When TCU quarterback Casey Pachall took the field for last week’s season opener against Grambling State, he did so under a little pressure.
As a first-time starter in 2011, Pachall set TCU single-season records for completions (228), completion percentage (66.5) and passing yards (2,921) and finished 12th nationally in passing efficiency with a 157.98 rating while tossing 25 touchdowns and seven interceptions.
This offseason, what he would deliver for an encore weighed heavily on the minds of many, especially considering this was the season the Horned Frogs were to begin playing with the big boys on a weekly basis as new members of the Big 12 Conference.
After a lot of wondering and waiting, Pachall’s first game finally came. Nine passes and two quarters into it, he earned a seat on the bench. The reason? He completed all nine for 201 yards and three touchdowns while helping TCU build a 42-0 halftime lead.
Never one to overhype a performance, TCU coach Gary Patterson played down Pachall’s numbers earlier this week.
“I always judge quarterbacks on Saturdays,” he said. “And he’s played one game out of 12 so far. He ran the offense he needed to. Our offensive line gave him time, and anytime you get time as a quarterback, it’s a lot easier to be effective. We were very pleased.”
Kansas coach Charlie Weis came away a little more impressed.
“Here you’ve got a big, strong, physical quarterback who’s very accurate and has a strong arm and has some good weapons around him,” Weis said of the 6-foot-5, 226-pound junior from Brownwood, Texas. “He does a very good job of managing the game (and) getting the ball into the players’ hands.”

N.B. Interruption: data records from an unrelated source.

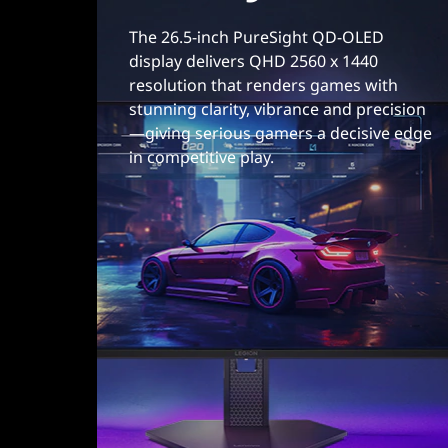
m
The 26.5-inch PureSight QD-OLED
display delivers QHD 2560 x 1440
i
resolution that renders games with
stunning clarity, vibrance and precision
n
—giving serious gamers a decisive edge
g
in competitive play.
m
o
n
i
t
o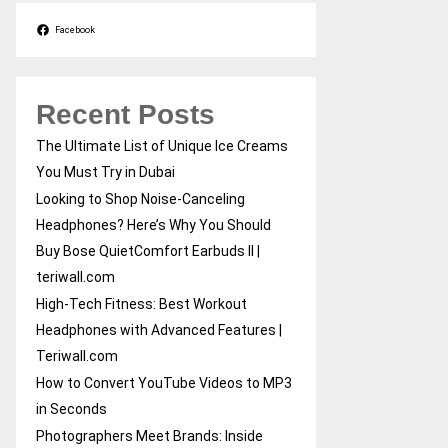
Facebook
Recent Posts
The Ultimate List of Unique Ice Creams
You Must Try in Dubai
Looking to Shop Noise-Canceling
Headphones? Here’s Why You Should
Buy Bose QuietComfort Earbuds II |
teriwall.com
High-Tech Fitness: Best Workout
Headphones with Advanced Features |
Teriwall.com
How to Convert YouTube Videos to MP3
in Seconds
Photographers Meet Brands: Inside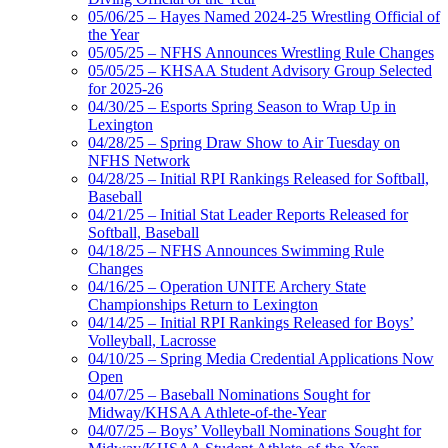
05/06/25 – Hayes Named 2024-25 Wrestling Official of
the Year
05/05/25 – NFHS Announces Wrestling Rule Changes
05/05/25 – KHSAA Student Advisory Group Selected
for 2025-26
04/30/25 – Esports Spring Season to Wrap Up in
Lexington
04/28/25 – Spring Draw Show to Air Tuesday on
NFHS Network
04/28/25 – Initial RPI Rankings Released for Softball,
Baseball
04/21/25 – Initial Stat Leader Reports Released for
Softball, Baseball
04/18/25 – NFHS Announces Swimming Rule
Changes
04/16/25 – Operation UNITE Archery State
Championships Return to Lexington
04/14/25 – Initial RPI Rankings Released for Boys’
Volleyball, Lacrosse
04/10/25 – Spring Media Credential Applications Now
Open
04/07/25 – Baseball Nominations Sought for
Midway/KHSAA Athlete-of-the-Year
04/07/25 – Boys’ Volleyball Nominations Sought for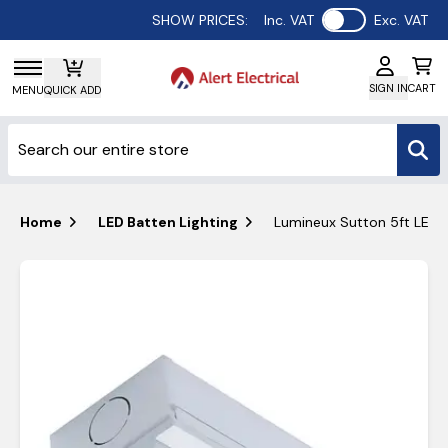
Use setting
SHOW PRICES:
Inc. VAT
Exc. VAT
SIGN IN
CART
MENU
QUICK ADD
Home
LED Batten Lighting
Lumineux Sutton 5ft LED 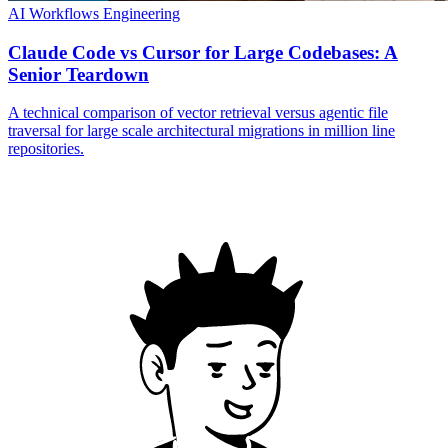
AI Workflows
Engineering
Claude Code vs Cursor for Large Codebases: A
Senior Teardown
A technical comparison of vector retrieval versus agentic file
traversal for large scale architectural migrations in million line
repositories.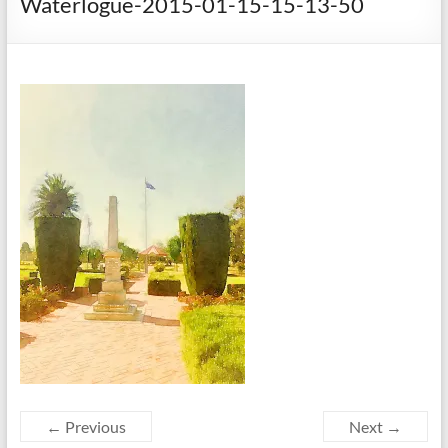
Waterlogue-2015-01-15-15-13-50
← Previous
Next →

Because of his versatile skill set, Pachall figures to provide a stiff test for all areas of the KU defense when the teams square off at 11 a.m. Saturday at Memorial Stadium.
Senior defensive end Toben Opurum said Pachall’s experience — he’s now two years removed from backing up current Cincinnati Bengals starter Andy Dalton — makes him dangerous.
Junior linebacker Huldon Tharp said the Jayhawks would have to be assignment-sound to slow Pachall down, sliding into passing lanes and forcing him to put more air under the ball to give KU’s defensive backs a fighting chance.
And defensive coordinator Dave Campo said Pachall’s supporting cast of fast and talented wideouts, led by “front-line” junior Josh Boyce, added to the problem.
“Somehow, you have to get him off his mark,” Campo said. “But the option attack and the zone read limit some of the stuff you can do. So you kind of have to pick and choose. He’s a good enough player that you can’t just sit there and cover.”
On the surface, Pachall looks more like a roadie for a heavy metal band than a Big 12 quarterback. But his 2011 stats and 2012 start prove that he can play the position. Ever the motivator, Pachall’s coach said he needed to see more — somehow.
“Last year was last year,” Patterson said. “Now he has to prove it all over again.”
Lubbock on the mend?
The status of a handful of injured Jayhawks, including starting safety Lubbock Smith, continues to be uncertain as Smith, Kale Pick and Brandon Bourbon have spent much of the week getting treatment and riding exercise bikes at practice.
“All the guys who are injured are day-to-day,” Campo said after Wednesday’s practice. “My experience has been if a guy doesn’t practice he doesn’t play very well.”
One player who could prove that theory wrong is linebacker Anthony McDonald, a fifth-year senior who may play his first game as a Jayhawk on Saturday.
“He’s come out and done well,” Campo said. “You can tell that he’s experienced. That’s an example of a guy that hasn’t practiced, but at least he’s a fifth-year guy. He’s seen plays, and he reacts pretty well. I don’t know how much he’s gonna play this week, but he is one that could go out on the field and not embarrass himself.”